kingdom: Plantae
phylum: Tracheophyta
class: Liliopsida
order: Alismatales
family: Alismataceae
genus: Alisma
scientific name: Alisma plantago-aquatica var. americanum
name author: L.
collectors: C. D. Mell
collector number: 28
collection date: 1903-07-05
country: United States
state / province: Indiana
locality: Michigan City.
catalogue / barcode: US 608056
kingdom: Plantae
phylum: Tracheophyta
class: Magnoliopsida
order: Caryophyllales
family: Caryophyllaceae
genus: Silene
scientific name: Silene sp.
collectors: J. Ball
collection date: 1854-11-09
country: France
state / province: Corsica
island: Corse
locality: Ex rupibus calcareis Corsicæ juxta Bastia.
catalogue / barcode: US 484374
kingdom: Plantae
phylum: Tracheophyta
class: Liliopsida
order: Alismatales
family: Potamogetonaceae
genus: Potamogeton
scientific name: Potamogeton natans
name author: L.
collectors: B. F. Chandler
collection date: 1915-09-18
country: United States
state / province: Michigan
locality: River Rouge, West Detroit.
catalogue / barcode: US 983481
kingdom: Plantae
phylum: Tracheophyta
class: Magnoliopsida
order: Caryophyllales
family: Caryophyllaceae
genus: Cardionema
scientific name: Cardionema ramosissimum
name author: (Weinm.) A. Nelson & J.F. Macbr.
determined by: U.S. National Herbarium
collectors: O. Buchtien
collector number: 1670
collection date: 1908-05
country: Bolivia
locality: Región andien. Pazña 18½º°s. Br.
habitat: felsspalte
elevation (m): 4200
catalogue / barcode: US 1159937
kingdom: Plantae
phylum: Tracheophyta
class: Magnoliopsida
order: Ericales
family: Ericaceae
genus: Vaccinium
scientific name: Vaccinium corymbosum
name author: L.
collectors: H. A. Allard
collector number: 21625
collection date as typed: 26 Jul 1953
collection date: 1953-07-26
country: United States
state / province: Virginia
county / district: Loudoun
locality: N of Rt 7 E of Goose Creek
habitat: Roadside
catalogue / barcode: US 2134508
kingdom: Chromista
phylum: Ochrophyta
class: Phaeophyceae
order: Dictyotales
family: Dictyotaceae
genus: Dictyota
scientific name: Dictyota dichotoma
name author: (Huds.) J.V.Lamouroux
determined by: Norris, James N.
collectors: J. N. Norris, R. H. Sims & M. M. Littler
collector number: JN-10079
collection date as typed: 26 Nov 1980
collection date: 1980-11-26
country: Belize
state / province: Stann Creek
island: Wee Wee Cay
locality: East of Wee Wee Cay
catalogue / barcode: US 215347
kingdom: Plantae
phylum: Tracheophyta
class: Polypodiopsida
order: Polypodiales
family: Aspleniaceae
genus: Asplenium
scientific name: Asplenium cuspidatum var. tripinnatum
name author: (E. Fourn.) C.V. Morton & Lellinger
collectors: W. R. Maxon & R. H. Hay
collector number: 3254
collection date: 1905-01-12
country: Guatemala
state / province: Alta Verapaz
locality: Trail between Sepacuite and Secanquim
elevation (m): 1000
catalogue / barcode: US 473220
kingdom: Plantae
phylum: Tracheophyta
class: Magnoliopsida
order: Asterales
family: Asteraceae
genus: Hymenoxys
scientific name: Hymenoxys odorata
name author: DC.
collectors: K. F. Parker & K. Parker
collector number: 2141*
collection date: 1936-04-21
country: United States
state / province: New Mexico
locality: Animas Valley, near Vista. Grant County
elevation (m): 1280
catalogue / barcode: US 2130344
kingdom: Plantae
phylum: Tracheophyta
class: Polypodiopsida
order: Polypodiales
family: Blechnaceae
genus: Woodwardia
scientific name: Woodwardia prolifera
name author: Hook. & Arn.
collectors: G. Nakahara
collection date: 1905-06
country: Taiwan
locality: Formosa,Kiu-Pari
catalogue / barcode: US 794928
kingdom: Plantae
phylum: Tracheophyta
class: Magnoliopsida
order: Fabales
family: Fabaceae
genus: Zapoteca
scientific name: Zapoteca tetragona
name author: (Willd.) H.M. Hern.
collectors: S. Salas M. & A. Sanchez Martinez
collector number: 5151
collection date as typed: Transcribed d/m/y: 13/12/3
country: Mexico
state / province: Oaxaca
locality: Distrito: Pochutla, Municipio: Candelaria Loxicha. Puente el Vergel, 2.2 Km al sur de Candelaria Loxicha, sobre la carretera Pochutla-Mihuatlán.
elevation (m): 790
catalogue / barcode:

--

Instructions to follow =>
Extract every line in the entries above that contains the string "number", treating uppercase and lowercase as different.

Task result =>
collector number: 28
collector number: 1670
collector number: 21625
collector number: JN-10079
collector number: 3254
collector number: 2141*
collector number: 5151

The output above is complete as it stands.